Foreign fund inflows into Bangladesh’s corporate sector have fallen sharply, with private-sector short-term external borrowing declining to $9.80 billion by November 2025. Analysts and officials warn that this sustained contraction signals caution among businesses and could reflect broader economic uncertainties.
According to Bangladesh Bank (BB) data, short-term corporate external borrowing has been on a steady downward trajectory since mid-2023. In May 2023, private-sector short-term debt stood at $13.95 billion, decreasing to $10.13 billion by the end of 2025, and fluctuating slightly before settling at $9.80 billion in November 2025.
| Month / Year | Short-term External Debt (USD Billion) |
|---|---|
| May 2023 | 13.95 |
| End 2025 | 10.13 |
| Jan 2025 | 9.80 |
| Mar 2025 | 10.13 |
| Jun 2025 | 10.22 |
| Nov 2025 | 9.80 |
The decline is attributed to multiple factors, including persistent energy shortages in industrial hubs, the depreciation of the Bangladeshi taka against the US dollar, and economic uncertainty following the mass uprising that resulted in the fall of the Sheikh Hasina administration in August 2024. Analysts suggest that these conditions have prompted corporate entities to adopt a cautious, wait-and-see approach toward expansion and foreign borrowing.

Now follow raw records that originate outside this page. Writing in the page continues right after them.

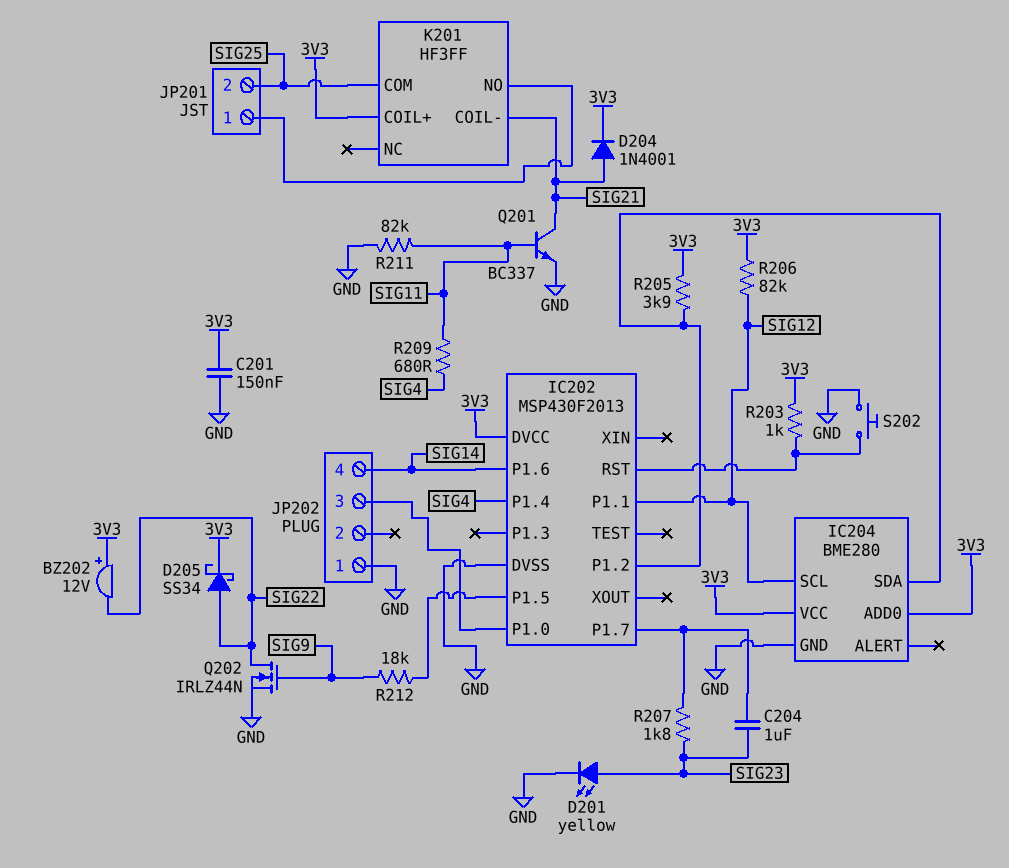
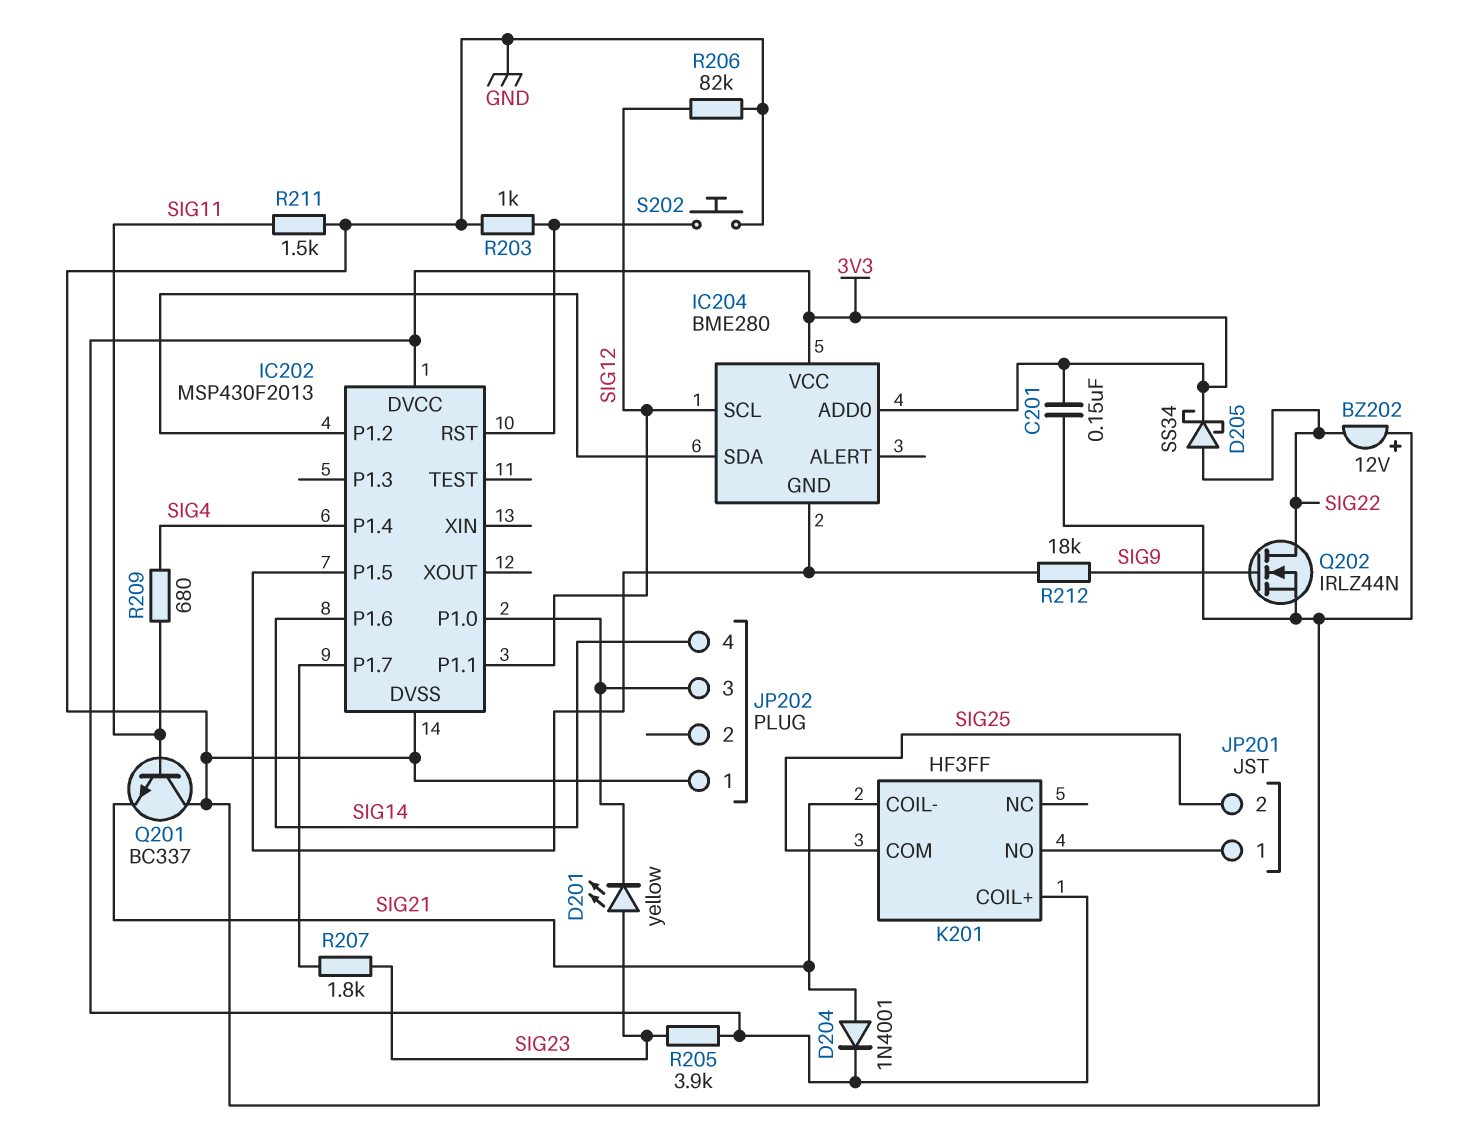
BZ202: buzzer 12V (plus 3V3, minus SIG22) -> buzzer 12V (plus GND, minus SIG22)
C204: 1uF (IC202/P1.7, SIG23) -> none
D201: LED yellow (A SIG23, K GND) -> LED yellow (A SIG23, K IC202/P1.0)
IC204 pin GND: GND -> IC202/P1.5
Q201: NPN BC337 (B SIG11, C SIG21, E GND) -> NPN BC337 (B SIG11, C GND, E SIG21)
R203: 1k (3V3, IC202/RST) -> 1k (GND, IC202/RST)
R205: 3.9k (3V3, IC202/P1.2) -> 3.9k (3V3, SIG23)
R206: 82k (3V3, SIG12) -> 82k (GND, SIG12)
R211: 82k (GND, SIG11) -> 1.5k (GND, SIG11)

In terms of creditor-country exposure, the United Arab Emirates tops the list with $1.71 billion in short-term private-sector loans, followed by Singapore ($1.64 billion), China ($0.93 billion), Hong Kong ($0.77 billion), and the United Kingdom ($0.52 billion).
A senior Bangladesh Bank official, speaking on condition of anonymity, noted that while declining external debt may ease some pressure on the country’s foreign exchange reserves, record remittance inflows are already supporting the stock of foreign currencies.
Bangladesh Chamber of Industries (BCI) President Anwar-ul Alam Chowdhury highlighted the challenging operating environment for private businesses. “Persistent energy shortages, law-and-order concerns, and a high-interest-rate regime have made it difficult for entrepreneurs to sustain even half of their production capacity,” he said. “Under such conditions, it is natural for both domestic and overseas borrowing to fall.”
Economists and market observers caution that while lower corporate external borrowing might temporarily shield Bangladesh from balance-of-payment pressures, sustained contraction in foreign funding could hinder private-sector-led growth, particularly at a time when domestic investment is critical for economic recovery.